§ Dataset content:
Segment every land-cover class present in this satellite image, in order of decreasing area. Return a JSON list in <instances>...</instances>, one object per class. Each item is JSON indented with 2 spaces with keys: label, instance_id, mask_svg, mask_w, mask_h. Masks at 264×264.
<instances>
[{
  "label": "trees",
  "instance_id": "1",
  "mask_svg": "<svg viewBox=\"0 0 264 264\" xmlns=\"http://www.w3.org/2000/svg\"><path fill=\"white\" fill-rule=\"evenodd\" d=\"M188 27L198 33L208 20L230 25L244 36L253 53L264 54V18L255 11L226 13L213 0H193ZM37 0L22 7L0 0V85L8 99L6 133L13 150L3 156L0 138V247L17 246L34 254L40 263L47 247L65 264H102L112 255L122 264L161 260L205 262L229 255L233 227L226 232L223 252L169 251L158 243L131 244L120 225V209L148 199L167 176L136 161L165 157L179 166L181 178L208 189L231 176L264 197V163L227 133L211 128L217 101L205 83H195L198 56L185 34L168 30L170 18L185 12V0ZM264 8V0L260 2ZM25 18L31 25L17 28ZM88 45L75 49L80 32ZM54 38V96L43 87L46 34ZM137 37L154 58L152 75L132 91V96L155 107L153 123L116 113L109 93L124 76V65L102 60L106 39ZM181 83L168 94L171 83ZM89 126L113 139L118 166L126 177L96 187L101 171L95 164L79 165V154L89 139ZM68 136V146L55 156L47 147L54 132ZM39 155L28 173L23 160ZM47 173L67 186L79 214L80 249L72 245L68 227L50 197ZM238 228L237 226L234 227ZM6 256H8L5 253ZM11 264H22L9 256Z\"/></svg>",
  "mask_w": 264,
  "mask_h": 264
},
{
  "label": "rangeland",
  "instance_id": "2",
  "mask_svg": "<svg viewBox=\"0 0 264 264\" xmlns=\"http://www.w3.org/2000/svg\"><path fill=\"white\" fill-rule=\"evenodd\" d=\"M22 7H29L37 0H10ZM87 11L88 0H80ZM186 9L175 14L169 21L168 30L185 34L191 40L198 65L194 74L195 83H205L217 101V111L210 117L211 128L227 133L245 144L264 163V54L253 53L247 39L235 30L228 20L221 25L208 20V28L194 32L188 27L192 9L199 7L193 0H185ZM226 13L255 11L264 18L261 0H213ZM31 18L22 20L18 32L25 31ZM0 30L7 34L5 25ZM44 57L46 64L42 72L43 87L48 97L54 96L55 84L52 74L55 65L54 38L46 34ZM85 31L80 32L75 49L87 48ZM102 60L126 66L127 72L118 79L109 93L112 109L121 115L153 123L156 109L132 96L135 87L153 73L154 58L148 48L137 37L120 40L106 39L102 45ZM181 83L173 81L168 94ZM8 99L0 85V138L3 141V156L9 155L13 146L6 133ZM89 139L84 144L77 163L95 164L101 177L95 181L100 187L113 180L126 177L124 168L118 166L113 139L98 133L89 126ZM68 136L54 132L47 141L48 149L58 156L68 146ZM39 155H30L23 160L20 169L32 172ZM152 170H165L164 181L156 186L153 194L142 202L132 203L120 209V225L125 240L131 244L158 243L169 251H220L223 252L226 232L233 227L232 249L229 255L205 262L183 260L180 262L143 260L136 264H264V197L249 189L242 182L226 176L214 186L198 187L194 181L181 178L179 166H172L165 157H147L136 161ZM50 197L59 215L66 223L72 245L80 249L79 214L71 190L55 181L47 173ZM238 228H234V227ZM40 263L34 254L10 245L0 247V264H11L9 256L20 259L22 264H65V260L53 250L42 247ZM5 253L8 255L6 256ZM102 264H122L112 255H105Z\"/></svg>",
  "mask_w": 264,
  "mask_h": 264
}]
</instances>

§ Stated task:
Can you copy out the entire listing above character for character, keeping every line from the first to the last unchanged?

§ Exercise result:
Segment every land-cover class present in this satellite image, in order of decreasing area. Return a JSON list in <instances>...</instances>, one object per class. Each item is JSON indented with 2 spaces with keys: label, instance_id, mask_svg, mask_w, mask_h. Masks at 264×264.
<instances>
[{
  "label": "trees",
  "instance_id": "1",
  "mask_svg": "<svg viewBox=\"0 0 264 264\" xmlns=\"http://www.w3.org/2000/svg\"><path fill=\"white\" fill-rule=\"evenodd\" d=\"M188 27L198 33L208 20L230 25L244 36L253 53L264 54V18L255 11L226 13L213 0H193ZM37 0L22 7L0 0V85L8 99L6 133L13 150L3 156L0 138V247L17 246L34 254L40 263L47 247L65 264H102L112 255L122 264L161 260L205 262L229 255L233 227L226 232L223 252L169 251L158 243L131 244L120 225V209L148 199L167 176L136 161L165 157L179 166L181 178L208 189L231 176L264 197V163L227 133L211 128L217 101L205 83H195L198 56L185 34L168 30L170 18L185 12V0ZM264 8V0L260 2ZM25 18L31 25L17 28ZM88 45L75 49L80 32ZM54 38V96L43 87L46 34ZM137 37L154 58L152 75L132 91V96L155 107L153 123L116 113L109 93L124 76V65L102 60L106 39ZM181 83L168 94L171 83ZM89 126L113 139L118 166L126 177L96 187L101 171L95 164L79 165V154L89 139ZM68 136V146L55 156L47 147L54 132ZM39 155L28 173L23 160ZM47 173L67 186L79 214L80 249L72 245L68 227L50 197ZM238 228L237 226L234 227ZM6 256H8L5 253ZM11 264H22L9 256Z\"/></svg>",
  "mask_w": 264,
  "mask_h": 264
},
{
  "label": "rangeland",
  "instance_id": "2",
  "mask_svg": "<svg viewBox=\"0 0 264 264\" xmlns=\"http://www.w3.org/2000/svg\"><path fill=\"white\" fill-rule=\"evenodd\" d=\"M22 7H29L37 0H10ZM87 11L88 0H80ZM186 9L175 14L169 21L168 30L185 34L191 40L198 65L194 74L195 83H205L217 101V111L210 117L211 128L227 133L245 144L264 163V54L253 53L247 39L235 30L228 20L221 25L208 20V28L194 32L188 27L192 9L199 7L193 0H185ZM226 13L255 11L264 18L261 0H213ZM31 18L22 20L18 32L25 31ZM0 30L7 34L5 25ZM44 57L46 64L42 72L43 87L48 97L54 96L55 84L52 74L55 65L54 38L46 34ZM85 31L80 32L75 49L87 48ZM102 60L126 66L127 72L118 79L109 93L112 109L121 115L153 123L156 109L132 96L135 87L153 73L154 58L148 48L137 37L120 40L106 39L102 45ZM181 83L173 81L168 94ZM8 99L0 85V138L3 141V156L9 155L13 146L6 133ZM89 139L84 144L77 163L95 164L101 177L95 181L100 187L113 180L126 177L124 168L118 166L113 139L98 133L89 126ZM68 136L54 132L47 141L48 149L58 156L68 146ZM39 155H30L23 160L20 169L32 172ZM152 170H165L164 181L156 186L153 194L142 202L132 203L120 209V225L125 240L131 244L158 243L169 251H220L223 252L226 232L233 227L232 249L229 255L205 262L183 260L180 262L143 260L136 264H264V197L249 189L242 182L226 176L214 186L198 187L194 181L181 178L179 166H172L165 157H147L136 161ZM50 197L59 215L66 223L72 245L80 249L79 214L71 190L55 181L47 173ZM238 228H234V227ZM40 263L34 254L10 245L0 247V264H11L9 256L20 259L22 264H65V260L53 250L42 247ZM5 253L8 255L6 256ZM102 264H122L112 255H105Z\"/></svg>",
  "mask_w": 264,
  "mask_h": 264
}]
</instances>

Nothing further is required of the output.